Not since Emma Rice’s Romantics Anonymous have I felt so charmed, captivated and so emotionally invested in a musical through watching Michael Fentiman’s beautiful production of Amelie.
Featuring a book by Craig Lucas, this stage adaptation based on the 2001 film, Amelie is a lonely and isolated character who decides to do good deeds for those around her, while attempting to deal with her social anxiety. It is a sensitive and warmhearted story that is completely relatable.
Having never seen the film, how this stage adaptation compares to the original I can only guess at, but it is certainly fair to say that director Michael Fentiman’s production handles the characters and story with great sensitivity – although there are times when certain elements of the story could be expressed clearer. For example the way in which Collignon has a nightmare or the suicidal goldfish is staged is wonderfully quirky but can be in danger of getting carried away with itself.

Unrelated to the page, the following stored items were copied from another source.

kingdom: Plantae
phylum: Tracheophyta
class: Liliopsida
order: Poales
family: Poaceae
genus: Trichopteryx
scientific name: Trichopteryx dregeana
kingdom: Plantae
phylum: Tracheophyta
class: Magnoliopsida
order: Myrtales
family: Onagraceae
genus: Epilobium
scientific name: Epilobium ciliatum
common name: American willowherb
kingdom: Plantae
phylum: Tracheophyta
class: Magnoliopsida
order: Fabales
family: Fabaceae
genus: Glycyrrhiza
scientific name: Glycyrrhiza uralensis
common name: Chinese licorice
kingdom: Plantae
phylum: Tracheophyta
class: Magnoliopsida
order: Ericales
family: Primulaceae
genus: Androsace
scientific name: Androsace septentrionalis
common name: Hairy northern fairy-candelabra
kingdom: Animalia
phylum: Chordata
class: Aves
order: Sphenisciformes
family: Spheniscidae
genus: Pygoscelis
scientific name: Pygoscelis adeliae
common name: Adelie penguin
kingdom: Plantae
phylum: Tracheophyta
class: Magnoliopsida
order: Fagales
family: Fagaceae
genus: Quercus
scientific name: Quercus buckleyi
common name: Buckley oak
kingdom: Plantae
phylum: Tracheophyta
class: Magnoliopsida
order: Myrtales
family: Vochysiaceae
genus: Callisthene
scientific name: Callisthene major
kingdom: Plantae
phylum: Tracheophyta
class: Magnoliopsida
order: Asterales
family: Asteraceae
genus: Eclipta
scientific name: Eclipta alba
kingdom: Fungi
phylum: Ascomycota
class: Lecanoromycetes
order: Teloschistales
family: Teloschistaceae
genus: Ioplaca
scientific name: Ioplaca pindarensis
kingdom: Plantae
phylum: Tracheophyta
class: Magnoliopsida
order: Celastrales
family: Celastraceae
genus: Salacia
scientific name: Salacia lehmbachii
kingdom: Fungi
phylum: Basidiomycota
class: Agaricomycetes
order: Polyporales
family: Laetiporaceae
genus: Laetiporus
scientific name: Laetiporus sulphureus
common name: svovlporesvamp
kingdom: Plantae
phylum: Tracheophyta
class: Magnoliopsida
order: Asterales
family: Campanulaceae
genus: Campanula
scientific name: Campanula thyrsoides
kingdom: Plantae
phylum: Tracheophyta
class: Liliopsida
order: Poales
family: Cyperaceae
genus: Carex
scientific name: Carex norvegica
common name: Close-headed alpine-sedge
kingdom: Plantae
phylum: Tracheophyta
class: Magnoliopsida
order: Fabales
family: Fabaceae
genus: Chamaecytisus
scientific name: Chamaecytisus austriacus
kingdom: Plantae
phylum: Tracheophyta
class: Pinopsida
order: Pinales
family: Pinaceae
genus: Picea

This being said, the way in which the cast of actor-musicians are constantly involved, helping to narrate the story as well as performing the music, adds an unexpected charm that also keeps the show feeling intimate.
There is also a wonderful folk-inspired theme surrounding this show, with Daniel Messe’s gloriously varied music combining beautifully with the lyrics he co-wrote with Nathan Tysen. Numbers such as ‘The Girl With the Glass’ and ‘Stay’ are just two highlights in a score that charmingly flows the story forward and draw the audience into Amelie’s story with great charm, while also highlighting her growing confidence and the way her life blossoms as she begins to take more chances.
Visually, there is much to be admired – in particular the rustically charming set that is easily converted to a number of locations such as the cafe at which Amelie works is also surprisingly intimate enough to keep the audience intrigued. Meanwhile, the costumes, lighting and even the puppets are also used impressively to highlight the quirky appeal of this show – everything about it is warm and well intentioned.
This is also reflected in the performances as well. Audrey Bisson is extraordinarily charming as Amelie, capturing her social anxiety with great sensitivity – the scene in which she dresses up as a nun is one of the highlights of the show. The way in which she expresses herself through her movement across the stage allows the audience to really see just how introverted this character is – making her transformation even more of a pleasure to watch. She is well matched with Danny Mac who as Nino completely inhibits the character with a quiet charm that reflects the character well.
Amelie is a musical that casts a magical spell over the audience from start to finish. Utterly charming.